Invoking the metaphor of the “spine” the dramaturgy of Ališanka’s book can be perceived as one characterized by gradual reduction of speaking of the self: the book opens with a rather personal poem in which the experiences of the subject hardly differ from those of the poet, and closes with a broad generalization of the Decalogue of poetry set out in the last poem of the book. Another dramaturgical effect is movement away from death and the attitude to reflection as a killing action towards generalization and birth as liberation of self. In general terms, the book opens with the personal and death, and it closes with the universal and the assertion of life.

Considering the future fate of Ališanka’s Stuburo tik punktyrai, it is worth thinking about the end of the postmodern epoch and the transition to the postcolonial state. In this respect, the subject of Ališanka’s poems continues to belong to the last century on the one hand, but on the other, the ability to be liberated from inner complexes formed by colonization points to free and meaningfully existing poetry in the twenty-first—postcolonial—century. Thinking of even farther prospects—transformation of a postcolonial state to one dominated by nationalism—Ališanka’s Stuburo tik punktyrai remains a book asserting the reality of an individual liberated from national myths.

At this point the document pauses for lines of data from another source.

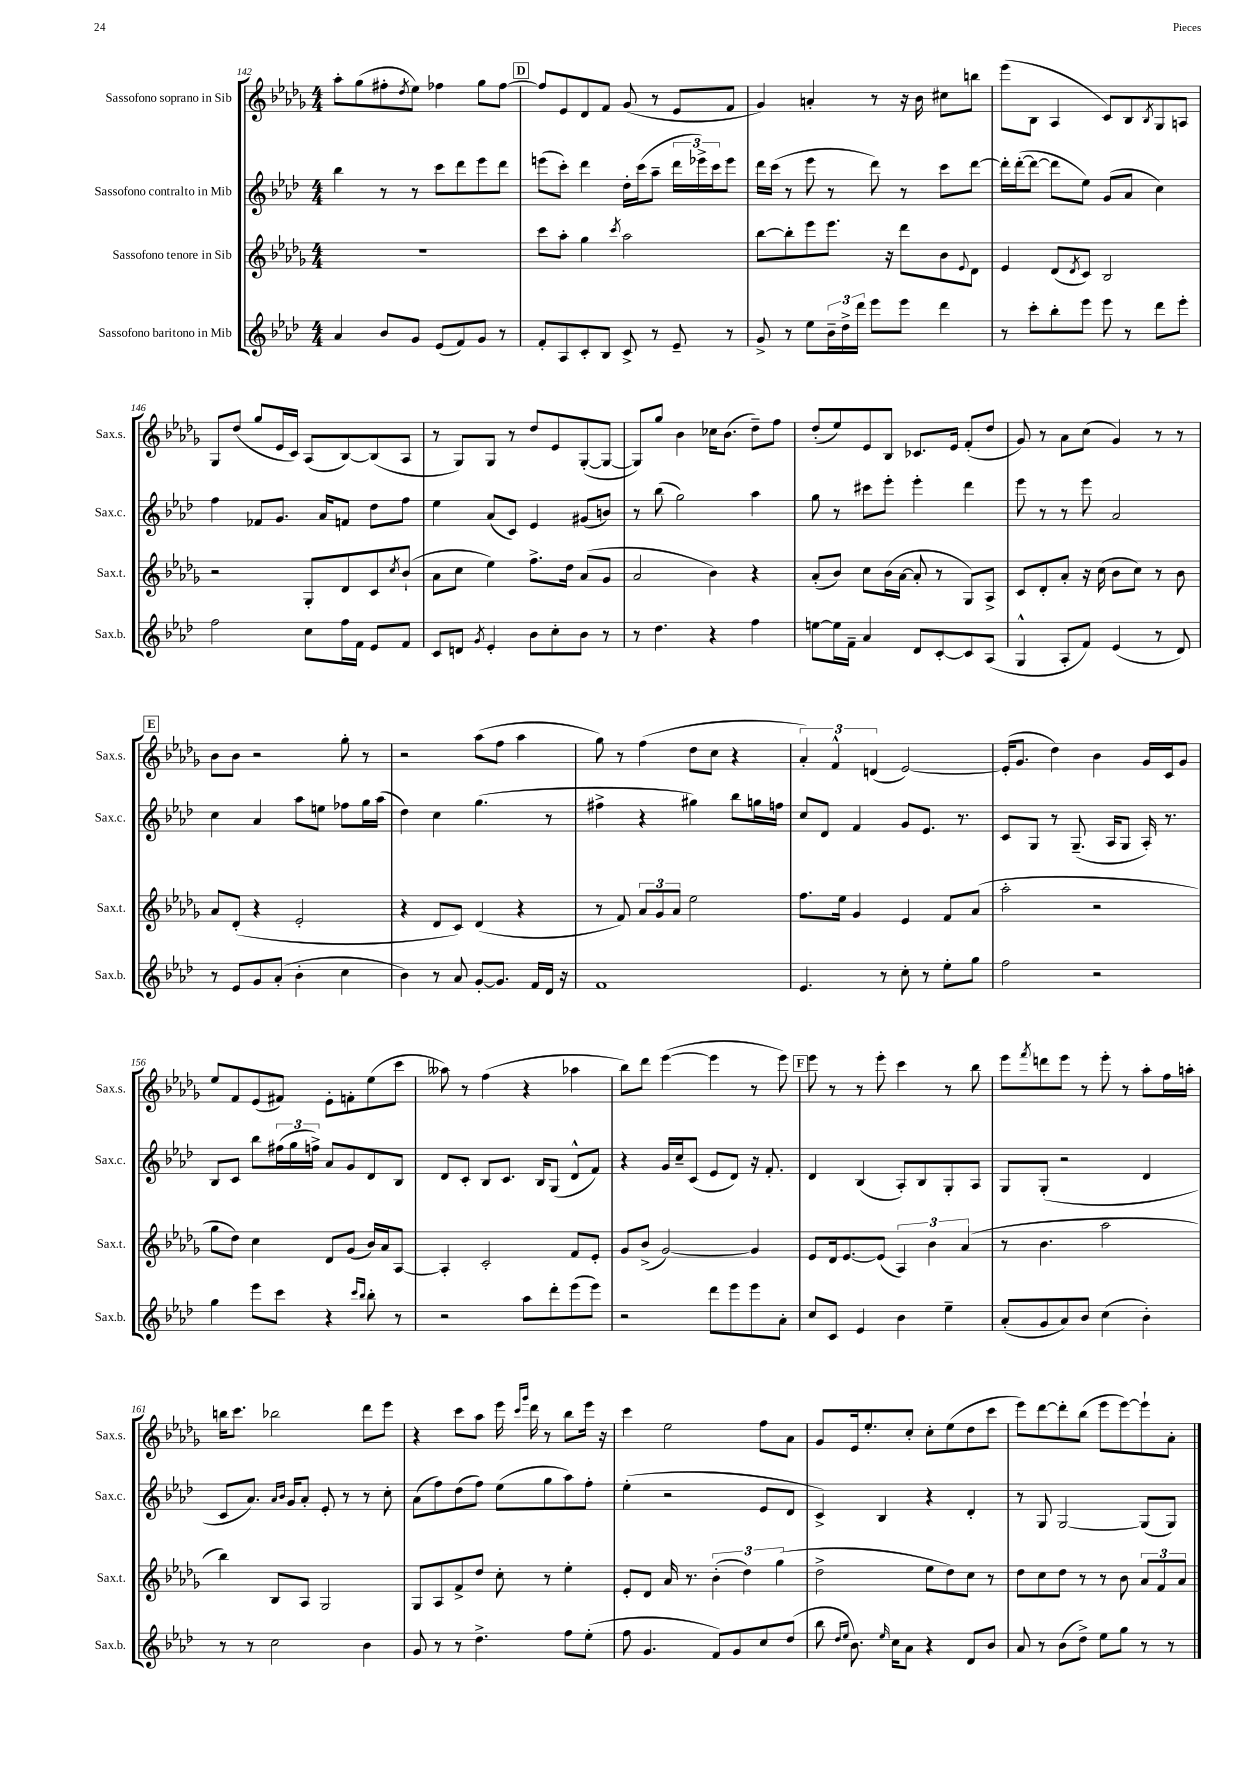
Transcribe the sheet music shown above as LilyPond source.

<<
\new StaffGroup <<
\new Staff = "s0" \with { instrumentName = "Sassofono soprano in Sib" shortInstrumentName = "Sax.s." } {
    \clef treble \key des \major \numericTimeSignature \time 4/4
    aes''8-. ges''8( fis''8-. \acciaccatura { des''8 } ees''8) fes''4 ges''8 fes''8~ |
    \mark \markup { \box "D" } fes''8 ees'8 des'8 f'8 ges'8( r8 ees'8 f'8 |
    ges'4) a'4-. r8 r16 bes'16 cis''8 b''8 |
    ees'''8( bes8 aes4 c'8) bes8 \acciaccatura { bes8 } ges8 a8 |
    ges8 des''8( ges''8 ees'16 c'16) aes8( bes8~) bes8( aes8 |
    r8 ges8) ges8 r8 des''8 ees'8 ges8~-.( ges8~ |
    ges8) ges''8 bes'4 ces''16 bes'8.( des''8--) f''8 |
    des''8-.( ees''8) ees'8 bes8 ces'8. ees'16 f'8-.( des''8 |
    ges'8) r8 aes'8 c''8( ges'4) r8 r8 |
    \mark \markup { \box "E" } bes'8 bes'8 r2 ges''8-. r8 |
    r2 aes''8( f''8 aes''4 |
    ges''8) r8 f''4( des''8 c''8 r4 |
    \tuplet 3/2 { aes'4-.) f'4-^ d'4( } ees'2~) |
    ees'16-.( ges'8. des''4) bes'4 ges'16 c'16 ges'8 |
    ees''8 f'8 ees'8( fis'8) ees'8-. f'8-. ees''8( c'''8 |
    aeses''8) r8 f''4( r4 aes''4 |
    bes''8) des'''8 ees'''4~( ees'''4 r8 ees'''8) |
    \mark \markup { \box "F" } ees'''8 r8 r8 ees'''8-. c'''4 r8 bes''8 |
    ees'''8 \acciaccatura { f'''8 } d'''8 ees'''8 r8 ees'''8-. r8 aes''8-. f''16 a''16-. |
    b''16 c'''8. bes''2 des'''8 ees'''8 |
    r4 c'''8 aes''8 ees'''16 \grace { c'''16 ges'''16 } des'''16 r8 bes''8 ees'''16 r16 |
    c'''4 ees''2 f''8 aes'8 |
    ges'8 ees'16 ees''8.-. c''8-. c''8-. ees''8( des''8 c'''8 |
    ees'''8) des'''8~ des'''8-. bes''8( ees'''8 ees'''8~) ees'''8-! aes'8-. \bar "|." |
}
\new Staff = "s1" \with { instrumentName = "Sassofono contralto in Mib" shortInstrumentName = "Sax.c." } {
    \clef treble \key aes \major \numericTimeSignature \time 4/4
    bes''4 r8 r8 c'''8 des'''8 ees'''8 des'''8 |
    \mark \markup { \box "D" } e'''8( c'''8-.) des'''4 des''16-. c'''16( aes''8-- \tuplet 3/2 { des'''16 ees'''16->) c'''16 } ees'''8 |
    des'''16 c'''16( r8 ees'''8 r8 des'''8) r8 c'''8 des'''8~ |
    des'''16-. des'''16~-.( des'''8~ des'''8 ees''8) g'8( aes'8 c''4) |
    f''4 fes'8 g'8. aes'16 f'8 des''8 f''8 |
    ees''4 aes'8( c'8) ees'4 gis'8( b'8) |
    r8 bes''8( g''2) aes''4 |
    g''8 r8 cis'''8 ees'''8-. ees'''4-. des'''4 |
    ees'''8 r8 r8 ees'''8 aes'2 |
    \mark \markup { \box "E" } c''4 aes'4 aes''8 e''8 fes''8 g''16 aes''16( |
    des''4) c''4 g''4.( r8 |
    fis''4-> r4 gis''4) bes''8 g''16 f''16 |
    c''8 des'8 f'4 g'8 ees'8. r8. |
    c'8 g8 r8 g8.--( aes16 g8 aes16-.) r8. |
    bes8 c'8 bes''8 \tuplet 3/2 { fis''16( g''16 f''16->) } aes'8 g'8 des'8 bes8 |
    des'8 c'8-. bes8 c'8. bes16 g8( des'8-^ f'8) |
    r4 g'16 c''16-- c'8( ees'8 des'8) r16 f'8.-. |
    \mark \markup { \box "F" } des'4 bes4( aes8-.) bes8 g8-. aes8 |
    g8 g8-.( r2 des'4 |
    c'8 aes'8.) \grace { aes'16 bes'16 } g'16 aes'8-. ees'8-. r8 r8 c''8-. |
    aes'8( f''8) des''8( f''8) ees''8( g''8 aes''8) f''8-. |
    ees''4-.( r2 ees'8 des'8 |
    c'4->) bes4 r4 des'4-. |
    r8 g8 g2~ g8( g8) \bar "|." |
}
\new Staff = "s2" \with { instrumentName = "Sassofono tenore in Sib" shortInstrumentName = "Sax.t." } {
    \clef treble \key des \major \numericTimeSignature \time 4/4
    R1 |
    \mark \markup { \box "D" } c'''8 aes''8-. ges''4 \acciaccatura { c'''8 } aes''2 |
    bes''8~ bes''8-. ees'''8 ees'''8. r16 des'''8 bes'8 \appoggiatura { ees'8 } des'8 |
    ees'4 des'8( \acciaccatura { des'8 } c'8) bes2 |
    r2 ges8-. des'8 c'8 \acciaccatura { c''8 } bes'8-!( |
    aes'8 c''8 ees''4) f''8.-> des''16 aes'8( ges'8 |
    aes'2 bes'4) r4 |
    aes'8-.( bes'8) c''8 bes'16( aes'16~ aes'8-. r8 ges8) aes8-> |
    c'8 des'8-. aes'8-. r16 c''16( bes'8 c''8) r8 bes'8 |
    \mark \markup { \box "E" } aes'8 des'8-.( r4 ees'2-. |
    r4 des'8 c'8) des'4( r4 |
    r8 f'8) \tuplet 3/2 { aes'8 ges'8 aes'8 } ees''2 |
    f''8. ees''16 ges'4 ees'4 f'8 aes'8( |
    aes''2-. r2 |
    ges''8 des''8) c''4 des'8 ges'8( bes'16) aes'16 aes8~ |
    aes4-. c'2-. f'8 ees'8-. |
    ges'8 bes'8->( ges'2~) ges'4 |
    \mark \markup { \box "F" } ees'8 des'16 ees'8.~ ees'8( \tuplet 3/2 { aes4) bes'4 aes'4( } |
    r8 bes'4. aes''2 |
    bes''4) bes8 aes8 ges2 |
    ges8 aes8 f'8-> des''8 c''8-. r8 ees''4-. |
    ees'8-. des'8 aes'16 r8. \tuplet 3/2 { bes'4-.( des''4) ges''4( } |
    des''2-> ees''8 des''8) c''8 r8 |
    des''8 c''8 des''8 r8 r8 bes'8 \tuplet 3/2 { aes'8 f'8 aes'8 } \bar "|." |
}
\new Staff = "s3" \with { instrumentName = "Sassofono baritono in Mib" shortInstrumentName = "Sax.b." } {
    \clef treble \key aes \major \numericTimeSignature \time 4/4
    aes'4 bes'8 g'8 ees'8( f'8) g'8 r8 |
    \mark \markup { \box "D" } f'8-. aes8 c'8-. bes8 c'8-> r8 ees'8-- r8 |
    g'8-> r8 ees''8 \tuplet 3/2 { bes'16-- des''16-> des'''16 } ees'''8 ees'''8 des'''4 |
    r8 c'''8-. bes''8-. ees'''8 ees'''8 r8 des'''8 ees'''8-. |
    f''2 c''8 f''16 f'16 ees'8 f'8 |
    c'8 d'8 \acciaccatura { g'8 } ees'4-. bes'8 c''8-. bes'8 r8 |
    r8 des''4. r4 f''4 |
    e''8~ e''16 f'16-- aes'4 des'8 c'8~-. c'8 aes8( |
    g4-^ aes8-. f'8) ees'4( r8 des'8) |
    \mark \markup { \box "E" } r8 ees'8 g'8 aes'8-.( bes'4-. c''4 |
    bes'4) r8 aes'8 g'8~-. g'8. f'16 des'16 r16 |
    f'1 |
    ees'4. r8 c''8-. r8 ees''8-. g''8 |
    f''2 r2 |
    g''4 ees'''8 c'''8 r4 \grace { c'''16 bes''16 } bes''8-. r8 |
    r2 aes''8 des'''8-. ees'''8( ees'''8) |
    r2 des'''8 ees'''8 ees'''8 aes'8-. |
    \mark \markup { \box "F" } c''8 c'8 ees'4 bes'4 ees''4-- |
    aes'8-.( g'8 aes'8) bes'8 c''4( bes'4-.) |
    r8 r8 c''2 bes'4 |
    g'8 r8 r8 des''4.-> f''8 ees''8-.( |
    f''8 g'4. f'8) g'8 c''8 des''8( |
    bes''8 \grace { des''16 ees''16 } bes'8.) \grace { ees''16 } c''16 aes'8 r4 des'8 bes'8 |
    aes'8 r8 bes'8( des''8->) ees''8 g''8 r8 r8 \bar "|." |
}
>>
>>
\layout { \context { \Score currentBarNumber = #142 } }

Like many other good poetry texts by other authors, the latest poetry collection by Eugenijus Ališanka is finally free of chronological time and operates like a time machine: in his poems the reader will encounter the heroes of Classical myths, T. S. Elliot and Zygmunt Herbert, and numerous other favorite authors and personages. In this way the author asserts not only the vitality of the speaker of the poem and of its reader, but also the life of culture that will likely live on indefinitely. Poetry affirms it through voice, one of the most sensitive and unique modalities of the existence of the individual in the world.